(Saved entries)
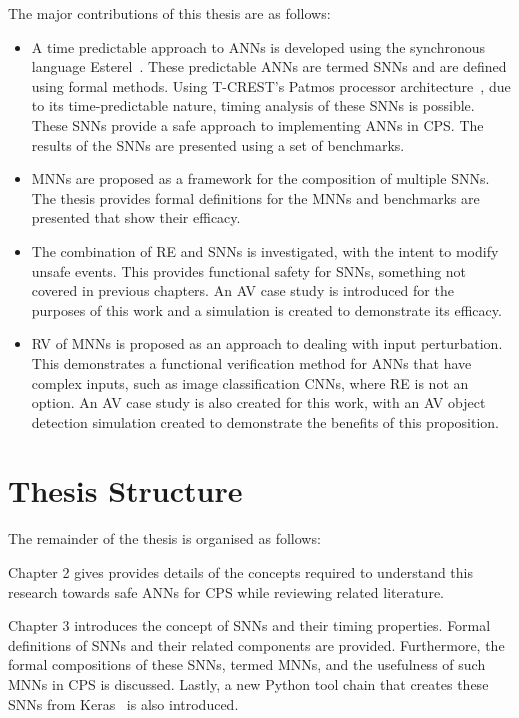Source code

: The major contributions of this thesis are as follows:
\begin{itemize}
	\item A time predictable approach to \acp{ANN} is developed using the synchronous language Esterel~\cite{berry2000foundations}. These predictable \acp{ANN} are termed \acfp{SNN} and are defined using formal methods. Using T-CREST's Patmos processor architecture~\cite{patmos:ppes2011}, due to its time-predictable nature, timing analysis of these \acp{SNN} is possible. These \acp{SNN} provide a safe approach to implementing \acp{ANN} in \ac{CPS}. The results of the \acp{SNN} are presented using a set of benchmarks. 
	\item \acfp{MNN} are proposed as a framework for the composition of multiple \acp{SNN}. The thesis provides formal definitions for the \acp{MNN} and benchmarks are presented that show their efficacy. 
	\item The combination of \acf{RE} and \acp{SNN} is investigated, with the intent to modify unsafe events. This provides functional safety for \acp{SNN}, something not covered in previous chapters. An \acf{AV} case study is introduced for the purposes of this work and a simulation is created to demonstrate its efficacy.
	\item \acf{RV} of \acp{MNN} is proposed as an approach to dealing with input perturbation. This demonstrates a functional verification method for \acp{ANN} that have complex inputs, such as image classification \acfp{CNN}, where \ac{RE} is not an option. An \acf{AV} case study is also created for this work, with an \ac{AV} object detection simulation created to demonstrate the benefits of this proposition. 
\end{itemize}

\section{Thesis Structure}
The remainder of the thesis is organised as follows:

Chapter 2 gives provides details of the concepts required to understand this research towards safe \acp{ANN} for \ac{CPS} while reviewing related literature.

Chapter 3 introduces the concept of \acfp{SNN} and their timing properties.
Formal definitions of \acp{SNN} and their related components are provided.
Furthermore, the formal compositions of these \acp{SNN}, termed \acp{MNN}, and the usefulness of such \acp{MNN} in \ac{CPS} is discussed.
Lastly, a new Python tool chain that creates these \acp{SNN} from Keras~\cite{chollet2015keras} is also introduced.

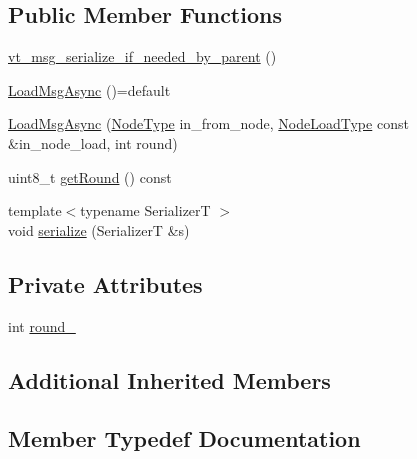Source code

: \subsection*{Public Member Functions}
\begin{DoxyCompactItemize}
\item 
\hyperlink{structvt_1_1vrt_1_1collection_1_1balance_1_1_load_msg_async_ab3a289a0f86f459ffa0e20a52581a0a3}{vt\+\_\+msg\+\_\+serialize\+\_\+if\+\_\+needed\+\_\+by\+\_\+parent} ()
\item 
\hyperlink{structvt_1_1vrt_1_1collection_1_1balance_1_1_load_msg_async_a91dc073228c69d6bccb3ef7a405ac8a9}{Load\+Msg\+Async} ()=default
\item 
\hyperlink{structvt_1_1vrt_1_1collection_1_1balance_1_1_load_msg_async_af40c4eda8057beeef2f027f2bd8eebe9}{Load\+Msg\+Async} (\hyperlink{namespacevt_a866da9d0efc19c0a1ce79e9e492f47e2}{Node\+Type} in\+\_\+from\+\_\+node, \hyperlink{structvt_1_1vrt_1_1collection_1_1balance_1_1_load_msg_a573cc4f6cf58c3160e94a6351a3912d2}{Node\+Load\+Type} const \&in\+\_\+node\+\_\+load, int round)
\item 
uint8\+\_\+t \hyperlink{structvt_1_1vrt_1_1collection_1_1balance_1_1_load_msg_async_a3472cc2414cd4bcca116cdc6432f534c}{get\+Round} () const
\item 
{\footnotesize template$<$typename SerializerT $>$ }\\void \hyperlink{structvt_1_1vrt_1_1collection_1_1balance_1_1_load_msg_async_a4c484a8f9f5537166435f832bfedb708}{serialize} (SerializerT \&s)
\end{DoxyCompactItemize}
\subsection*{Private Attributes}
\begin{DoxyCompactItemize}
\item 
int \hyperlink{structvt_1_1vrt_1_1collection_1_1balance_1_1_load_msg_async_adc179114938252d9cd0c7664b94887ee}{round\+\_\+}
\end{DoxyCompactItemize}
\subsection*{Additional Inherited Members}


\subsection{Member Typedef Documentation}
\mbox{\label{structvt_1_1vrt_1_1collection_1_1balance_1_1_load_msg_async_a6581fa4f51cc442179e9aba1fd3e3bee}}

* Work required: Please filter the entries above down to the lines holding "subsection" and copy them.

* Your solution:
: \subsection*{Public Member Functions}
\subsection*{Private Attributes}
\subsection*{Additional Inherited Members}
\subsection{Member Typedef Documentation}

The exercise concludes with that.